NONFICTION

“Empire’s Crossroads”

by Carrie Gibson

Atlantic Monthly, 448 pages, $28

In an ambitious work bringing together fragmented histories of more than 20 different islands across an area of 3,000 miles, journalist Carrie Gibson, a scholar of the Spanish Caribbean trained at Cambridge University, finds in the unifying theme of a colonial heritage the sobering legacy of exploitation, greed and inequality.

A drive for “grain, gold and God” seized the first Portuguese explorers, while Christopher Columbus, infused in the work of Marco Polo, was so certain that he could navigate a passage to the East that when he landed at “San Salvador,” he was sure he had struck Polo’s Cipango — Japan. Yet this was not a land of Oriental splendor but rather islands occupied by humble indigenous peoples; nonetheless, “desire would triumph over reason,” which became a recurrent theme for hundreds of years.

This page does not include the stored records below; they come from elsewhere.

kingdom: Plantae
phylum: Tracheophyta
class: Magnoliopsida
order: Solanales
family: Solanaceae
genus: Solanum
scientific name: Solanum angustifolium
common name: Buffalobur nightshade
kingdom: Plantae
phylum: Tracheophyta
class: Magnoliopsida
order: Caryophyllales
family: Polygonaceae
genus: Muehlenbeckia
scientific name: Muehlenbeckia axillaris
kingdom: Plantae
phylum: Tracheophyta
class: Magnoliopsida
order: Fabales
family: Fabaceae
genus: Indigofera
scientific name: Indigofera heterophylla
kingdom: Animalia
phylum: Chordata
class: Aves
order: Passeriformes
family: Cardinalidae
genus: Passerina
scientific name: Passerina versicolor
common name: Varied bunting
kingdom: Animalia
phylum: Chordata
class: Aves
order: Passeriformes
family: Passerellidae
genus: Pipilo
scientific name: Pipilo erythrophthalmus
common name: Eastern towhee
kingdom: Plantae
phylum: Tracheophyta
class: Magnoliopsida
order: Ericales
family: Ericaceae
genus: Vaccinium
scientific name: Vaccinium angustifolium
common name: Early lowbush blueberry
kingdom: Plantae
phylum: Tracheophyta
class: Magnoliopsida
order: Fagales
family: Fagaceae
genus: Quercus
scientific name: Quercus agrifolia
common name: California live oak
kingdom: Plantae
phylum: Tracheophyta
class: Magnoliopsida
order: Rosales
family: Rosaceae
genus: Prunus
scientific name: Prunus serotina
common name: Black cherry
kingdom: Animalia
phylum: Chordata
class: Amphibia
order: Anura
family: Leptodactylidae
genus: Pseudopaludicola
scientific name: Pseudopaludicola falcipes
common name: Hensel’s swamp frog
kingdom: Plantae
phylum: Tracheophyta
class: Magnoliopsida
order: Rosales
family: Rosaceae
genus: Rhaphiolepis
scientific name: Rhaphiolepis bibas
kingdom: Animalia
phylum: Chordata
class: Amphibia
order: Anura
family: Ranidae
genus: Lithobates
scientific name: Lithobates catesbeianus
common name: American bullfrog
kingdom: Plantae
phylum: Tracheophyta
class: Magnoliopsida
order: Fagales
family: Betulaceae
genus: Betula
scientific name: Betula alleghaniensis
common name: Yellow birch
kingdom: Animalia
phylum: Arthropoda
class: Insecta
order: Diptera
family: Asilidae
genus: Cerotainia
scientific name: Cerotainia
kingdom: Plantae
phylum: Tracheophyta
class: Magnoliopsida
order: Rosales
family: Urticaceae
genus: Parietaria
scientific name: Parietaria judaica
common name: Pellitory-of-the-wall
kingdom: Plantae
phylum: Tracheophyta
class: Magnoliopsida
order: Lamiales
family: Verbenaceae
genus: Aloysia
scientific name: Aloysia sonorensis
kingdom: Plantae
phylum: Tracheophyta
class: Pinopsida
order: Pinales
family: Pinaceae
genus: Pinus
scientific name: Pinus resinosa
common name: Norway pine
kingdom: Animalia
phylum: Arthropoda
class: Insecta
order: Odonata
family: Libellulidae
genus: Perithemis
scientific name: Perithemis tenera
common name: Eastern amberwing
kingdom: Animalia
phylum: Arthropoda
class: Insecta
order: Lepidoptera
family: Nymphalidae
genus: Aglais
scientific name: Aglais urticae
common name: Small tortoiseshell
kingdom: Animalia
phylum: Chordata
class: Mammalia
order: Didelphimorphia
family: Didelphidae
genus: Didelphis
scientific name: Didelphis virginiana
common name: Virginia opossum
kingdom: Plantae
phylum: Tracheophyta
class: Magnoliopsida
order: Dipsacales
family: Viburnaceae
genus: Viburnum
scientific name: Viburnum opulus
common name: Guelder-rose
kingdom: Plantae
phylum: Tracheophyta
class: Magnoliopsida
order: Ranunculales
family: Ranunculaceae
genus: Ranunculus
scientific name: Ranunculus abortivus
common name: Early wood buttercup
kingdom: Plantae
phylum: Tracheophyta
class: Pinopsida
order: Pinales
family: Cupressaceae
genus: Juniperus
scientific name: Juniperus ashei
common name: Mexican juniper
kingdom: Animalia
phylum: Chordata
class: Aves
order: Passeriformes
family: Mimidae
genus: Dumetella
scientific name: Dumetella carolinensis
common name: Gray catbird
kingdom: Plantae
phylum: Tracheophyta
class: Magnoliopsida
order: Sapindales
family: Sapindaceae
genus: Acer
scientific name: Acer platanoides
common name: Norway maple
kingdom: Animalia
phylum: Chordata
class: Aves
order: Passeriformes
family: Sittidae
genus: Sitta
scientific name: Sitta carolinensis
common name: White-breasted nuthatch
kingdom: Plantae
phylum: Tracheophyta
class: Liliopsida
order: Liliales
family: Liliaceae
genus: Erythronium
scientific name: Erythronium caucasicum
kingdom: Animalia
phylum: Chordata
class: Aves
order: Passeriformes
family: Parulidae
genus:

Sugar production — rendered profitable by the Portuguese and Genoese on the Atlantic islands of Madeira and the Canaries — was quickly established in these new colonies of the West Indies, along with tobacco, salt, coffee, cacao and, later, cotton. The distinctive and organized indigenous people were enslaved, killed by new diseases or converted, and new plants and animals were introduced, including farm animals, grapes and wheat (in addition to all manner of insects and microbes).

A globalized factory system was thus put into place on Hispaniola, Cuba, Barbados and elsewhere, and the use of indentured servants was discarded in favor of African slaves. The hunger for luxury goods created a “growing global commodity chain” that would define the region, spurring world warfare and revolution once inequality between the haves and have-nots grew unsustainable. Bolstered by her travel experiences in St. Martin, Trinidad, Guyana and other places, Gibson delivers a useful, manageable history of the region.

Judicious chronicles of individual islands, such as Haiti and Cuba, emerge from a larger, bleak picture of an “invented paradise.”